Sus ojos—demasiado viejos para su joven rostro—estaban entrecerrados en abierto odio y acusación tácita, mirando directamente a Kyle.
Bruce notó la pausa de Kyle y siguió su mirada.
En el momento en que vio al niño, su expresión se oscureció.
—Es el hijo de Garret.
Debe haber estado observando todo desde las sombras.
No puedo culpar al niño, supongo —dijo Bruce en voz baja.
Kyle no respondió inmediatamente.
El niño no apartaba la mirada, no se estremecía bajo el peso de la mirada de Kyle.
No había miedo—solo ira, amarga y cruda.
Bruce suspiró.
—Él recordará esto.
Probablemente por el resto de su vida.
Tal vez crezca culpándote por lo que le sucedió a su padre.
—Eso lo haría peligroso —murmuró Melissa, mirando inquieta al niño.
Kyle apartó la mirada.
—Deja que me odie.
La declaración fue fría, pero no había crueldad en el tono de Kyle.
Solo aceptación.
—Es demasiado joven para entender el peso de las acciones de su padre.

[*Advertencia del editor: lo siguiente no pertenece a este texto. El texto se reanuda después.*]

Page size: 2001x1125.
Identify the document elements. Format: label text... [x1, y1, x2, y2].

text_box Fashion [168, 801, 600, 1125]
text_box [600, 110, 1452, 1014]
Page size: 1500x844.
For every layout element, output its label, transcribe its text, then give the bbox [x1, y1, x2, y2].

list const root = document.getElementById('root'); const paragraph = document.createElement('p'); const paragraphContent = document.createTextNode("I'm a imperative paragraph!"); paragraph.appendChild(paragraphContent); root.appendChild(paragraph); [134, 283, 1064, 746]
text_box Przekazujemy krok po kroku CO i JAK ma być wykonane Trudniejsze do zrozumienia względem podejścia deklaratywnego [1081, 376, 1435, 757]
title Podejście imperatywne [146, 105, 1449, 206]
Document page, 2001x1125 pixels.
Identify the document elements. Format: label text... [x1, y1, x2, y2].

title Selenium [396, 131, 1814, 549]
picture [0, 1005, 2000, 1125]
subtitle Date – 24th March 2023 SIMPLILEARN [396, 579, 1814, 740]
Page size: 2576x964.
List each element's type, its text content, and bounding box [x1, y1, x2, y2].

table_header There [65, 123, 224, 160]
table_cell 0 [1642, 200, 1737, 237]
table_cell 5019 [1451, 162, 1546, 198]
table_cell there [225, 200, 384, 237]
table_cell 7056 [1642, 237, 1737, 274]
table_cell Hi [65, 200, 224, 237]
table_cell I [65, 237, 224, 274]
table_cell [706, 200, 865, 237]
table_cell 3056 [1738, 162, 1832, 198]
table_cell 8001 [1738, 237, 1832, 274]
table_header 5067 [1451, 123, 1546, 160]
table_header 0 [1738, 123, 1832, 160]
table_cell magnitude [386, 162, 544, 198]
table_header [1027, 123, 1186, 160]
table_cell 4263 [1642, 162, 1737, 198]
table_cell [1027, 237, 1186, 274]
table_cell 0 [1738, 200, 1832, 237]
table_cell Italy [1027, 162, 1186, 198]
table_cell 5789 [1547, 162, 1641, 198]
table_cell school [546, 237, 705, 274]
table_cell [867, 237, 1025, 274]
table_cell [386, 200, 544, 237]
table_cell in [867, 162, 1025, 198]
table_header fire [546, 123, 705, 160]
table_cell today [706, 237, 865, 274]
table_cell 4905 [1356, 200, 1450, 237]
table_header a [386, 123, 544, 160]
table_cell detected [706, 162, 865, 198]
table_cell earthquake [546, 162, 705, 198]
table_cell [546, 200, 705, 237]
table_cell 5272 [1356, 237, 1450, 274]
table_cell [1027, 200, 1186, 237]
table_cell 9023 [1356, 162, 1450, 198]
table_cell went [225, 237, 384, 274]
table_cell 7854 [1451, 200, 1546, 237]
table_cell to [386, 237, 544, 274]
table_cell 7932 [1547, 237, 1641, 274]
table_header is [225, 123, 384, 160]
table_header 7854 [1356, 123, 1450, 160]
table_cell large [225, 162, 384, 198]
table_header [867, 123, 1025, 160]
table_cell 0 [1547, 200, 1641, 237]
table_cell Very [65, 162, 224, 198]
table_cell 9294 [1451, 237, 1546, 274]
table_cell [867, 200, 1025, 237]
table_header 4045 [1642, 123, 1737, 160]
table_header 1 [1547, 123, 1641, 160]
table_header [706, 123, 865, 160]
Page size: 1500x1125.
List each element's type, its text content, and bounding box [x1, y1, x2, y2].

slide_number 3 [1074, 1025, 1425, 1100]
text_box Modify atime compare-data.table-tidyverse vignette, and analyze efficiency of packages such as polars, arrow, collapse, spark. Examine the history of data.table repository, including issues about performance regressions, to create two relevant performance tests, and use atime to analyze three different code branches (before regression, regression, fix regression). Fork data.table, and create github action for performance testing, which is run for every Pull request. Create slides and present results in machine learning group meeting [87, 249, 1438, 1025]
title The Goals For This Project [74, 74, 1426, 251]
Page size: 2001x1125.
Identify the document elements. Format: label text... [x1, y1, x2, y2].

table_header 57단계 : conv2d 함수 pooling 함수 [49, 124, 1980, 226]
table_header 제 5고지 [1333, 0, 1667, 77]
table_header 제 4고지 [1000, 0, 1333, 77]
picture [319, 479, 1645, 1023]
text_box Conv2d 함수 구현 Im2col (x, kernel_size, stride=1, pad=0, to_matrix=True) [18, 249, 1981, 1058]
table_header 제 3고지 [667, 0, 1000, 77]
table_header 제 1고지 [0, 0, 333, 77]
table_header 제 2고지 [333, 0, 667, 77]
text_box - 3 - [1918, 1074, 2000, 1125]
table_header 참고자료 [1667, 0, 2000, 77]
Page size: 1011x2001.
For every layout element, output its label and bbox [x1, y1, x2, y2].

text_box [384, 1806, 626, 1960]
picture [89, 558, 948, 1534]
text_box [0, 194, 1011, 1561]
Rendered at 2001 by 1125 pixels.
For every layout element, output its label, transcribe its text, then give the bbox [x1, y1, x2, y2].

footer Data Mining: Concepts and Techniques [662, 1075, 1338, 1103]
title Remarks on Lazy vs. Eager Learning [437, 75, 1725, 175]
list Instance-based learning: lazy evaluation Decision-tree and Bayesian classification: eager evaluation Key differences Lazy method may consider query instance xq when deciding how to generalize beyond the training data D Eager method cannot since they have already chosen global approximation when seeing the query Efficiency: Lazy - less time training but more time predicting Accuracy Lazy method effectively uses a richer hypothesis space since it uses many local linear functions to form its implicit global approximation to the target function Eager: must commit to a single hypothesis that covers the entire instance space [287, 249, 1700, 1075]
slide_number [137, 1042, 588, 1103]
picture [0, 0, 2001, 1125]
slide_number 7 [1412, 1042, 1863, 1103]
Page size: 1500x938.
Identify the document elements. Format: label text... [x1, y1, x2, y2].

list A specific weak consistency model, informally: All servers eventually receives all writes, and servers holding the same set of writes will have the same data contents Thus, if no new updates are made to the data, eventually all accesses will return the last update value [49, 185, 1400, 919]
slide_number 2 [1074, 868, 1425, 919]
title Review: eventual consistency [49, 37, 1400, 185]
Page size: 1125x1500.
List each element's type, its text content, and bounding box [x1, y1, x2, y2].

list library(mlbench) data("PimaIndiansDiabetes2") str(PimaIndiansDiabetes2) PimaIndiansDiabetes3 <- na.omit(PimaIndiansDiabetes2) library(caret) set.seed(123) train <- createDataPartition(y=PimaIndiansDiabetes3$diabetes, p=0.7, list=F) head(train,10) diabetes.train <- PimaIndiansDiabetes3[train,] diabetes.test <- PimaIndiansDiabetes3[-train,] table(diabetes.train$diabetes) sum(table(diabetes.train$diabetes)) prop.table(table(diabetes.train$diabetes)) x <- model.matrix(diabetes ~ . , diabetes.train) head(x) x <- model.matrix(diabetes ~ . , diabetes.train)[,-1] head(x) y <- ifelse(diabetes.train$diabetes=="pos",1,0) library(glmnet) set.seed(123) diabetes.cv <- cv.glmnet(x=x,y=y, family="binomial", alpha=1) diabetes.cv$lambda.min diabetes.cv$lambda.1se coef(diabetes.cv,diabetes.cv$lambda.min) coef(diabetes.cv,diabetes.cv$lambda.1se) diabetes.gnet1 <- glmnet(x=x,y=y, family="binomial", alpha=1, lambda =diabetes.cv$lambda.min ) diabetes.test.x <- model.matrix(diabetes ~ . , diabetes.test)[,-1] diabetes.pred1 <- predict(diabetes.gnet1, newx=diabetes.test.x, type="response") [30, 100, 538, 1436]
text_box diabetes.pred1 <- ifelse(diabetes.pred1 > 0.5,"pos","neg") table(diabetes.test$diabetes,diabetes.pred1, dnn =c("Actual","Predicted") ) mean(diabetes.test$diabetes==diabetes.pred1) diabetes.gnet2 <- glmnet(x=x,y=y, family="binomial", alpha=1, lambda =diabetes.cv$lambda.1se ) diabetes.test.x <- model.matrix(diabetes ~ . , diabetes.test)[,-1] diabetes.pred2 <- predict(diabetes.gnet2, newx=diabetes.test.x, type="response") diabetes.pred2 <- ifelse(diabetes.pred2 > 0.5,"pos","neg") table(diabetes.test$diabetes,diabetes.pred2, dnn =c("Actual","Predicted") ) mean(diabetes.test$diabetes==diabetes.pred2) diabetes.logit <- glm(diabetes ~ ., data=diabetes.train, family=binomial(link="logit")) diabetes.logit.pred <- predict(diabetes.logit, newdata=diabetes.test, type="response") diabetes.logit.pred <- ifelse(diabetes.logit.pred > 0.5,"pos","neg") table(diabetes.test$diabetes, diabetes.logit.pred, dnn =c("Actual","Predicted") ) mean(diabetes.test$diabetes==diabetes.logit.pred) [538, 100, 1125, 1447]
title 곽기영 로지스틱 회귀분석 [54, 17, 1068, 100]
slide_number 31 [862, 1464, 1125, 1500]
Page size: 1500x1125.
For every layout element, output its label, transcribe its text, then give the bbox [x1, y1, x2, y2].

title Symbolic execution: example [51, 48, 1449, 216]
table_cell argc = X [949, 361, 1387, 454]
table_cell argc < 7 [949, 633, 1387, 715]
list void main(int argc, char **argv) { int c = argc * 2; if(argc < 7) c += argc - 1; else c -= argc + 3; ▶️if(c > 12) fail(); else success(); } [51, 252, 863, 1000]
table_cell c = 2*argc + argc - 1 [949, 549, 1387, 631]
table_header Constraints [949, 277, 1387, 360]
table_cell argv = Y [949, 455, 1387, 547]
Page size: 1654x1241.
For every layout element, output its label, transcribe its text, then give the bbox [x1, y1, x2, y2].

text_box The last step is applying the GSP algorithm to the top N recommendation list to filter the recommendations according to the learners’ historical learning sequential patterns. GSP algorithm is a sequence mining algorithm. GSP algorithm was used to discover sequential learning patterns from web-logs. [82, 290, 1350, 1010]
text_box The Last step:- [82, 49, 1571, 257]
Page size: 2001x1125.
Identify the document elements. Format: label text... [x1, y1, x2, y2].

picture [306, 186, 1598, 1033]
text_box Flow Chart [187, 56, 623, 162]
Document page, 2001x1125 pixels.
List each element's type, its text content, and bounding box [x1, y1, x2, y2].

El tiempo le enseñará, de una forma u otra.
Siguieron adelante, la tensión del momento flotando en el aire detrás de ellos.
El niño no los siguió, ni apartó la mirada hasta que Kyle desapareció de su vista.
Dentro del carruaje, Bruce lanzó una mirada preocupada por la ventana.
—Joven maestro, ¿realmente no va a hacer nada al respecto?
—No hay nada que hacer.
Ahora solo es un niño —dijo Kyle, todavía sosteniendo el huevo cerca de sí.